Es probable que el carácter de inesperada que ha tenido la irrupción de este seleccionado ganador haya sido una de las principales razones por las que es tan simple empatizar con esta Argentina. Se agotan las entradas en dos horas porque el pueblo tiene más ganas de disfrutar un rato en comunidad de las que tenía antes de marzo de 2020, claro, pero también porque hay un equipo que responde y que construye una identidad desde su juego pero también desde ese ida y vuelta.

El 3-0 sobre Uruguay en un clásico mundial fue el punto más alto del rendimiento argentino. Nunca había jugado así la Selección, ni en cuanto a la cantidad de tiempo de dominio ni tampoco a la calidad del mismo. Argentina es feroz, tiene un apetito ofensivo voraz y juega al ataque sin cavilaciones. No tiene fundamentos tácticos demasiado complejos ni tampoco pretensiones de estilo o búsqueda de un “juego de autor”. Quizás esa sea la gran virtud de Lionel Scaloni: comprender quiénes se llevan mejor y darles libertades. Las bondades de un seleccionador.

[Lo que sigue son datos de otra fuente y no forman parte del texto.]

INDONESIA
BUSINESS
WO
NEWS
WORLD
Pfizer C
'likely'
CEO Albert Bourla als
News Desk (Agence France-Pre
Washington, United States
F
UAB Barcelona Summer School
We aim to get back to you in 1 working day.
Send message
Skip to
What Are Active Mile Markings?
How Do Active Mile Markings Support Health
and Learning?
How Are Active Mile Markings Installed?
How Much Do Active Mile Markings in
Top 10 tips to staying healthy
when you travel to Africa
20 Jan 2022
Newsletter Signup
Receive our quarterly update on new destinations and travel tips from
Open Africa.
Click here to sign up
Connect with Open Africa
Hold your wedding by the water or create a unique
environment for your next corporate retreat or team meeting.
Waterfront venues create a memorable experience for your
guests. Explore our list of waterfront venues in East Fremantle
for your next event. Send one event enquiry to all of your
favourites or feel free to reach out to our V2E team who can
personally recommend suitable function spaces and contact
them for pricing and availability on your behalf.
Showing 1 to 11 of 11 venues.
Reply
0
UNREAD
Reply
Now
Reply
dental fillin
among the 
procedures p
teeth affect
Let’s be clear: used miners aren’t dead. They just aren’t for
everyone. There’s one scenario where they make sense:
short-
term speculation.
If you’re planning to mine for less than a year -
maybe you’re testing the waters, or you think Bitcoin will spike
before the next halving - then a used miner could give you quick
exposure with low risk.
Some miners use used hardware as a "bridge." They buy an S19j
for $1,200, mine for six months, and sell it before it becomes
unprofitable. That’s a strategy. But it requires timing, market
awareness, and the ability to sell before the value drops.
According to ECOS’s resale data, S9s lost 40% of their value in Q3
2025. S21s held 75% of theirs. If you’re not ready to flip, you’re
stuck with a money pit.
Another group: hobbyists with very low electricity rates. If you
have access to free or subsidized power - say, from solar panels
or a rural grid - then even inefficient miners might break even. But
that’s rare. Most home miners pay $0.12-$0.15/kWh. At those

Es fácil ver que Leandro Paredes, Giovanni Lo Celso, Lionel Messi y Ángel Di María hablan el mismo idioma. Pero una cosa es compartir la lengua y otra escribir una buena historia con esas palabras. A estos jugadores lujosos que hasta este año no habían podido desplegar su talento con continuidad se ha sumado con absoluta familiaridad el hombre símbolo de este seleccionado. Rodrigo De Paul llegó en silencio, con Scaloni como único sostén, y se convirtió en una pieza fundamental, en el socio de todos y en un hombre muy necesario en la maquinaria, por recorrido y por tenacidad.

La fiereza del equipo, que en ataque se observa en la verticalidad para buscar el arco rival y en el camino buscarse unos con otros y también en la dinámica de movimientos, parte de De Paul y también de otros dos nombres fundamentales de esta historia: Emiliano Martínez y Cristian Romero. Hoy, son de los mejores diez futbolistas del mundo en sus puestos y no solo le dan jerarquía al equipo, sino también sangre nueva y vitalidad. Contagio le dicen.

El último (en realidad, el primero) engranaje de una máquina que ya debe empezar a probarse en las arenas de medio oriente es Lionel Messi. Tanto en los programas de la tarde como en las plataformas y redes sociales, “antiguos” periodistas y modernos “creadores de contenido” coinciden en que este es el mejor Messi de la Selección y en otras varias cuestiones, muchas más de las que están dispuestos a reconocer. La verdad que no tiene sentido comparar, porque Messi siempre fue el mismo. La única diferencia es su propia vida. Hoy tiene 34 años, conoce casi todo lo que debe conocer del juego y está rodeado por compañeros que lo acompañan, que lo buscan y, sobre todo, que lo encuentran. Verlo jugar conmueve, por el arte y por la alegría.

“Qué lástima que el Mundial no sea ahora”, se lamentan desde diversos foros. Quizás convenga tan solo disfrutar de un equipo que juega sin mirar el almanaque, que lo hace con libertad y, qué valor tiene en estos tiempos, que genera un rato de alegría.